Она не договорила, будто испугавшись того, что хотела сказать.

- Ну уж заканчивать фразы вас должны были научить, - сказал Эдуард, удерживая лошадь.

Она в замешательстве посмотрела на него:

- Они, кажется, считали, что я слишком красива для… для порядочной девушки. Они были не правы, не так ли?

Эдуард, казалось, не слышал ее вопроса. Он ничего не отвечал, задумчиво наблюдая, как перед ними разворачивается элегантное ландо. Он хорошо знал даму, сидевшую в нем. Его пронзило острое чувство досады от того, что он встретил здесь госпожу д’Альбон.

А Адель… Ей-Богу, он не знал, что ей ответить. Он снова взглянул на знакомую своей матери: она подняла лорнет, разглядывала их и, казалось, звала к себе.

- Боюсь, мадемуазель, - произнес он негромко, - что в чем-то у них был резон.

Мадам д’Альбон сделала знак, словно умоляя его приблизиться. Честно говоря, Эдуард был бы рад послать ее ко всем чертям, тем более сейчас, когда после его ответа Адель была в таком смятении и совершенно не знала, как его расценить. Но мадам д’Альбон, эта старая сплетница, была давней подругой его матери, они обе были в эмиграции. Он тронул поводья лошади, скрывая недовольную гримасу.

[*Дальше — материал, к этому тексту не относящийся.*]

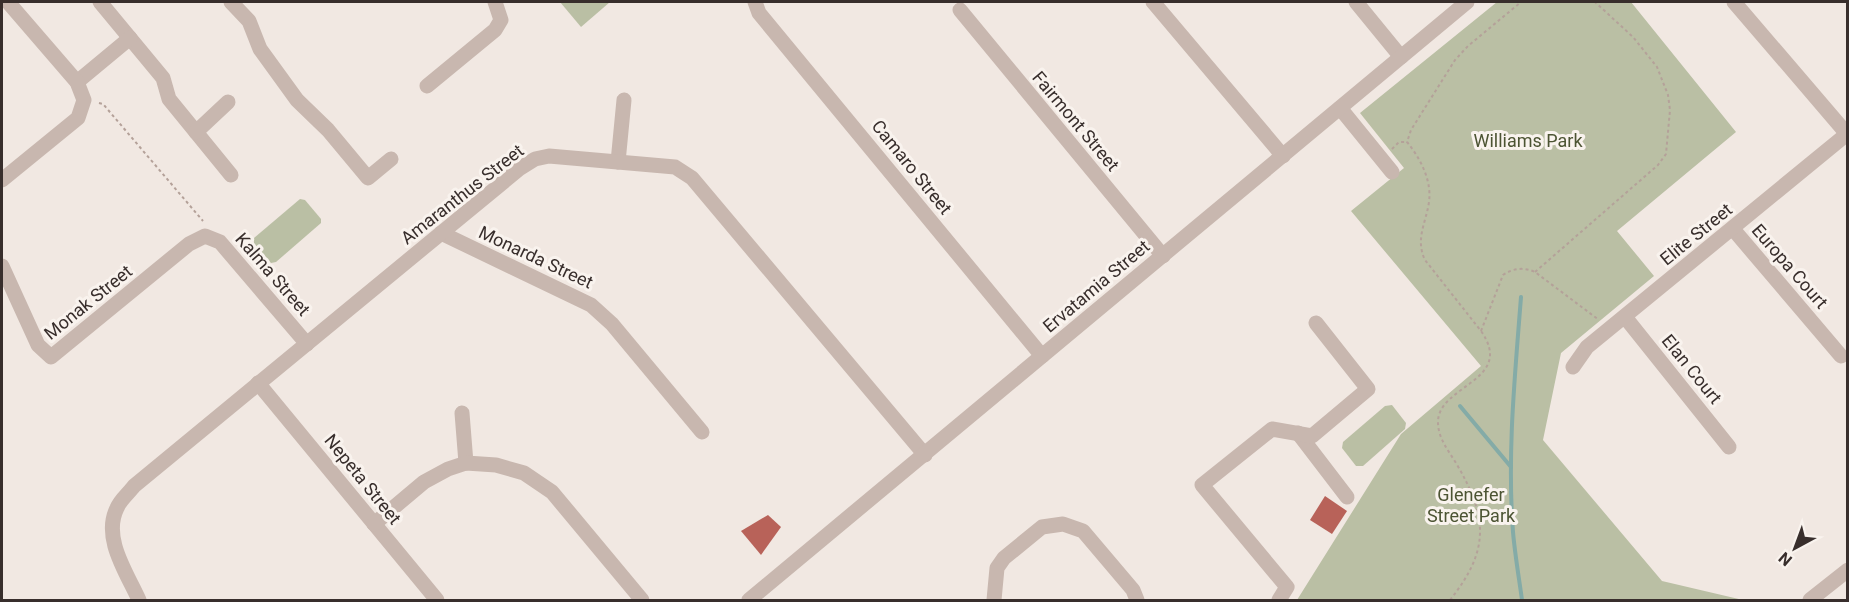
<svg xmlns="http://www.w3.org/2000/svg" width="1849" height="602" font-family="Roboto,sans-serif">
	<rect width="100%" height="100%" fill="#f1e8e2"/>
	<!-- green -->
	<g fill="#babfa4">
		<path d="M560,2H610L581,27Z"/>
		<path d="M1497,2H1631L1736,132L1617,231L1654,276L1561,353L1543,440L1662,581L1743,600H1297L1401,434L1481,366L1351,211L1404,168L1360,113Z"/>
		<path d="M300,199L305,200L321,219V223L276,262L271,263L254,244V238Z"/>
		<path d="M1392,405L1406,423L1405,429L1363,466H1356L1342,448L1343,442L1385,406Z"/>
	</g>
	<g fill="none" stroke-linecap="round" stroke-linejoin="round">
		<!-- stream -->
		<g stroke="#84aba7" stroke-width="4">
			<path d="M1521,297C1515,375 1507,453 1513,532C1515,555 1519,578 1522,600"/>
			<path d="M1460,406L1511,467"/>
		</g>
	</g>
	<!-- building -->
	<g fill="#b86259">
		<path d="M1325,496L1347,511L1332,534L1310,520Z"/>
		<path d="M768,515L781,527L761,555L741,531Z"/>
	</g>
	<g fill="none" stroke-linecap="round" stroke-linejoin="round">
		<!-- path -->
		<g stroke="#b4a199" stroke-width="2" stroke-dasharray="3 3" stroke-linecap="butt">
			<path d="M99,103L103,104L203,221"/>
			<path d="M1392,149L1399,142H1407"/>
			<path d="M1535,272L1658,165L1666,154L1670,110L1668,95L1657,67L1633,37L1595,2"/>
			<path d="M1481,331L1503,275C1513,268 1524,267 1535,272L1599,320"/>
			<path d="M1450,600C1490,550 1488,517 1456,463C1448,450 1438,438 1438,422C1438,385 1516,381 1481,331L1425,260C1415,239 1426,223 1429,202C1432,180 1420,158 1407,142L1411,130L1455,60L1468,46L1521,2"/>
		</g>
		<!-- minor -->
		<g stroke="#c8b7af" stroke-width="15">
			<path d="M100,2L163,78L169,99L231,175"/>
			<path d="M231,2L249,21L260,49L297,100L328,130L368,178L391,159"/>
			<path d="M755,2L759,13L1042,356"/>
			<path d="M1153,2L1283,156"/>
			<path d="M1356,2L1401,57"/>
			<path d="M1734,2L1848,135"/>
			<path d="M960,10L1163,256"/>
			<path d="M77,82L130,38"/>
			<path d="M427,86L495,30L501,20L495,2"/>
			<path d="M1340,108L1392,172"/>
			<path d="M196,132L228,102"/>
			<path d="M618,162L624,100"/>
			<path d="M2,180L78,118L84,100L77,82L8,2"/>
			<path d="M1733,229L1841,356"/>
			<path d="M441,233L591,305L612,324L702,432"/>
			<path d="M2,266L38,345L51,357L189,244L205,236L220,242L307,344"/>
			<path d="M1625,317L1729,447"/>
			<path d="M1573,367L1587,347L1847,134"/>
			<path d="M258,383L437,600"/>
			<path d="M462,413L466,463"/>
			<path d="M1298,433L1347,497"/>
			<path d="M374,524L424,482L448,469L466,463L496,465L524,473L552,492L642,600"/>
			<path d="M139,600C127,573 102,538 117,508C120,500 129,493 134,486L519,169L535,159L549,156L675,167L692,178L925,455"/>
			<path d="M749,600L1467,2"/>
			<path d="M994,600L997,568L1004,558L1042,527L1063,524L1083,531L1133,590L1137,600"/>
			<path d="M1279,600L1287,587L1202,485L1272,429L1312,436L1368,389L1316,323"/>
			<path d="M1810,600L1848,570"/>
		</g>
	</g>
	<g text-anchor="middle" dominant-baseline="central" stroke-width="6" stroke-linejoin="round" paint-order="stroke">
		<!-- street labels -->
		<g font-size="18" fill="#382e2c" stroke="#f9f3ee">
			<text transform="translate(1076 121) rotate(50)">Fairmont Street</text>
			<text transform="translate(912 167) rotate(51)">Camaro Street</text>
			<text transform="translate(462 194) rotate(-38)">Amaranthus Street</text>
			<text transform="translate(1696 234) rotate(-39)">Elite Street</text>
			<text transform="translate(536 257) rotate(25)">Monarda Street</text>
			<text transform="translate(1790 266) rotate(49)">Europa Court</text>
			<text transform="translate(273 274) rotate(49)">Kalma Street</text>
			<text transform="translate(1096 286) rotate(-40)">Ervatamia Street</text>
			<text transform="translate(88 302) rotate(-39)">Monak Street</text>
			<text transform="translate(1692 369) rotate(51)">Elan Court</text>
			<text transform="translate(363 479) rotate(51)">Nepeta Street</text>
		</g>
		<!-- park labels -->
		<g font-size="18" fill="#4c5433" stroke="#f9f3ee">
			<text x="1528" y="140">Williams Park</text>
			<text x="1471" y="494">Glenefer<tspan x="1471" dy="21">Street Park</tspan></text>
		</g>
	</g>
	<!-- border -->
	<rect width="1849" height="602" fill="none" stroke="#382e2c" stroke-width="6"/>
	<!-- north arrow -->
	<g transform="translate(1795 548) rotate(221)" stroke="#f9f3ee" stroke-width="4.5" paint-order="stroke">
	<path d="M0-4.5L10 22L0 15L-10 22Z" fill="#382e2c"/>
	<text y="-9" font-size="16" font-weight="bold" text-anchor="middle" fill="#382e2c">N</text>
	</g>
</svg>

- Простите, Адель. Эта дама - что-то вроде тетушки. Я вернусь через пол-минуты.

Адель не произнесла ни слова, но в глазах у нее было замешательство, когда он отъехал… Словно во сне, она видела, как Эдуард спешился, как поцеловал руку старой аристократке, смотревшей на нее так неодобрительно. У нее не выходил из головы его ответ: «В чем-то у них был резон». Что это значило? Что она вправду слишком красива, чтобы быть порядочной? Боже мой, да как же он к ней относится?

И тут ее, словно молния, пронзили голоса, раздавшиеся сзади.

- Кто эта малютка в черном?

- Бог мой, разве вы не поняли? Новая пассия Эдуарда.

Она в ужасе обернулась. Кровь прихлынула к ее лицу. Два щеголя, настоящие денди, стояли, держа под уздцы лошадей, один из них гнул в руках хлыст. Оба явно были из высшего общества, холеные и изысканные. И такие дерзкие, что ни один из них даже не понизил голос, когда она взглянула на них в упор.